A coragem para ser bom - cap. 12
Pela reencarnação no mesmo globo, quis Ele que os mesmos Espíritos, pondo-se novamente em contato, tivessem ensejo de reparar seus danos recíprocos.[1]
Filhos de um dos chefes de tropas revolucionárias no Sul, dono de extensas glebas de terras, muitas havidas por concessão da Coroa Imperial, mas outras tomadas dos pequenos proprietários à custa de mortes e expropriação pela força. Devido à ausência prolongada do chefe da família, sempre em lutas pelo domínio e poder, os dois irmãos eram os responsáveis pelo cuidado com patrimônio da família, tendo Açucena, à época, assumindo junto com Joaquim a administração das fazendas e da charqueada que lhes pertencia. Ela, dada a necessidade de se fazer temida pelos peões e escravos, assumiu postura viril, usando bombachas, camisas e botas campeiras no estilo masculino. Embora tivesse estudado, aprendido a tocar piano e fazer artesanato caseiro com sua avó, pois a mãe falecera quando ela ainda era bebê, abandonou essas lides e aprendeu a laçar, domar potros e conduzir o gado com maestria, pois Joaquim não tinha habilidade nem gosto por tais afazeres. Também tornou-se cruel com os subordinados e escravos, a quem devotava desprezo e usava de perversidade inominável, por julgá-los criaturas inferiores. Respeitava, unicamente, Bá Bela, a escrava que amamentou e cuidou deles como filhos seus. Bela era firme e nunca curvou a cabeça, mesmo que muitas vezes isso lhe rendesse castigos cruéis, aos poucos foi ganhando a confiança de Dom Antonio e de Açucena. Joaquim era um espírito leviano, mas não entendia nem aprovava a escravidão. Tinha compaixão e lhe desagradava a crueldade para com eles.
Devido às constantes escaramuças com os uruguaios montaram uma milícia armada que protegia a fazenda e o povoado próximo. Açucena tornou-se temida, como queria, em toda a região, e também odiada, pois a ela se atribuíam muitos dos crimes cometidos e do sumiço de famílias inteiras cujas terras eram incorporadas ao latifúndio de Dom Antonio. Joaquim, o Joca, de sua parte era um “bon vivant”, fazia presença nos negócios e tratativas para impor mais autenticidade às ações da irmã e gastava o dinheiro do pai em orgias, envolvido em relacionamentos escusos, infelicitando muitos lares onde desrespeitava donzelas e até senhoras casadas que se encantavam com a sua fala polida e dissimulada. Os homens, nas guerras, distantes do lar, as mulheres solitárias e frustradas em uniões infelizes eram um prato cheio para o caráter leviano do moço.
Açucena, na intenção de fortalecer a sua posição diante dos negócios da família, casou-se com o filho de outro fazendeiro, vindo do Rio de Janeiro para se estabelecer no Sul. Era um jovem inteligente, culto, formado em Direito, com maneiras bem diferentes dos costumes sulinos. Sua delicadeza no trato e a bondade que passou a cobrar em relação aos escravizados e empregados logo começaram a causar desagrado à esposa, pois criavam embaraços para os seus planos sórdidos e se contrapunham as suas ideias.

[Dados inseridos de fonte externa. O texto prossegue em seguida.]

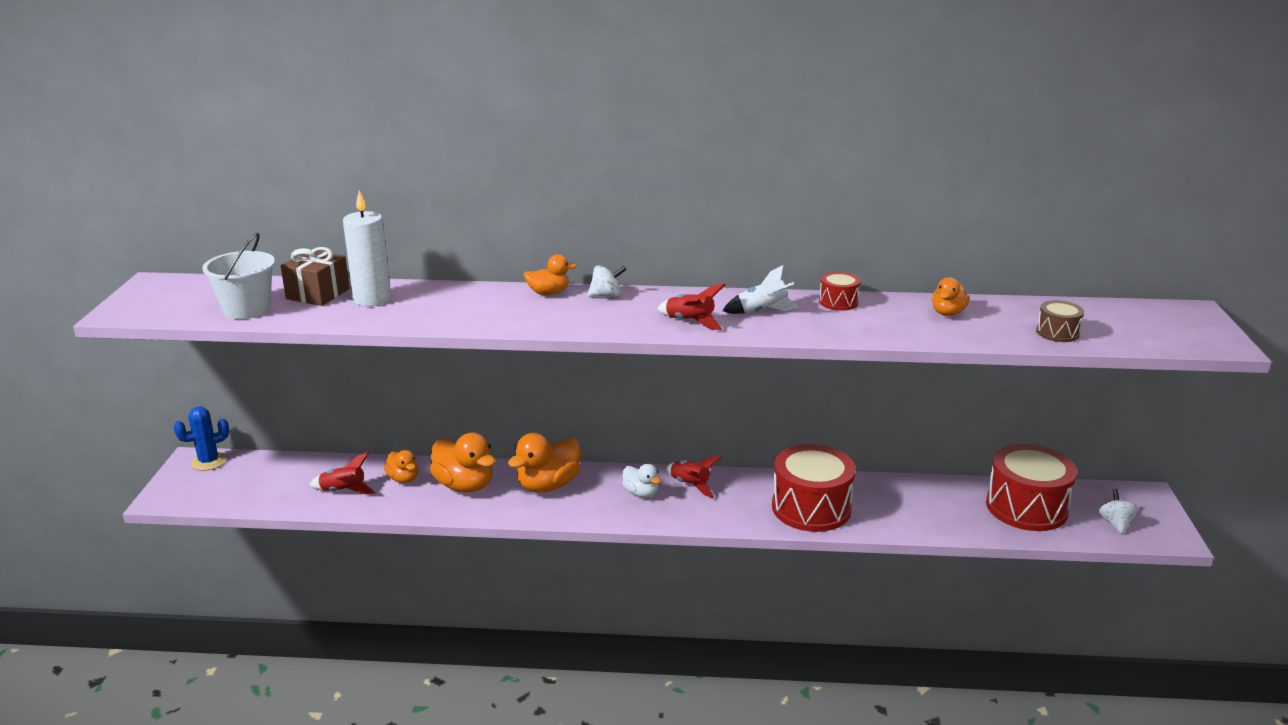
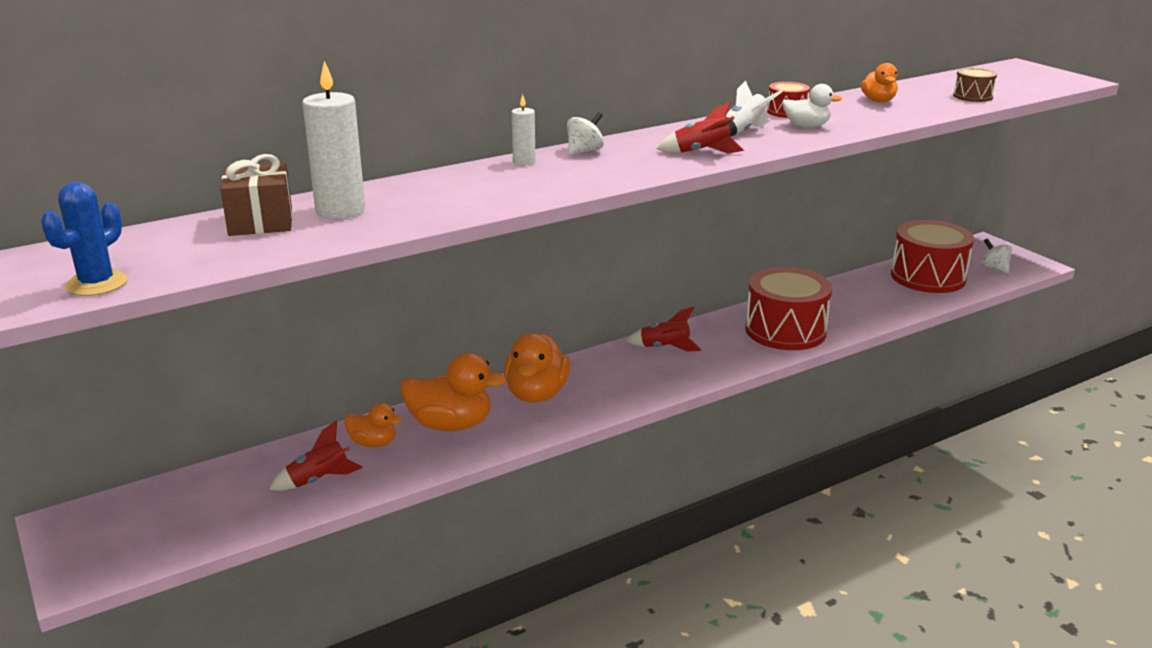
camera: 35 degrees left, 0 degrees up
(209, 461) = (89, 515): blue cactus -> blue cactus (97, 284)
(247, 309) = (196, 257): white bucket -> none
(548, 293) = (524, 162): orange duck -> white candle
(641, 493) = (632, 369): white duck -> white duck (806, 126)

Açucena não tinha limites para conseguir o que queria e passou a tecer uma trama para se livrar do esposo. Alguns meses depois ele apareceu morto em um lago da propriedade, sendo o fato dado como um afogamento acidental.
A morte de Dom Antonio em batalha na Guerra dos Farrapos pôs Joaquim, o filho varão, legalmente à frente dos negócios e a sua costumeira concordância com as decisões da irmã, tão logo se viu senhor do extenso patrimônio se desfez, realçando o seu caráter esbanjador e consumindo rapidamente a herança paterna. Açucena, inconformada com a situação e sentindo-se ameaçada pelas ações desastrosas de Joaquim encomendou também a sua morte tornando-se uma fratricida. Depois de muitos sofrimentos nas regiões espirituais, renasceram ambos, mais o marido assassinado por Açucena, no lar de Nivaldo e Fernanda para os reajustes necessários no seio de um lar amoroso e esclarecido pelos princípios do Consolador Prometido.
A desencarnação precoce de Nivaldo Cerqueira Neto interrompeu, momentaneamente, os planos de reeducação estabelecidos no planejamento reencarnatório.
Referência:
[1] Allan Kardec. O evangelho segundo o espiritismo (Portuguese Edition) (p. 85). FEB Publisher. Edição do Kindle.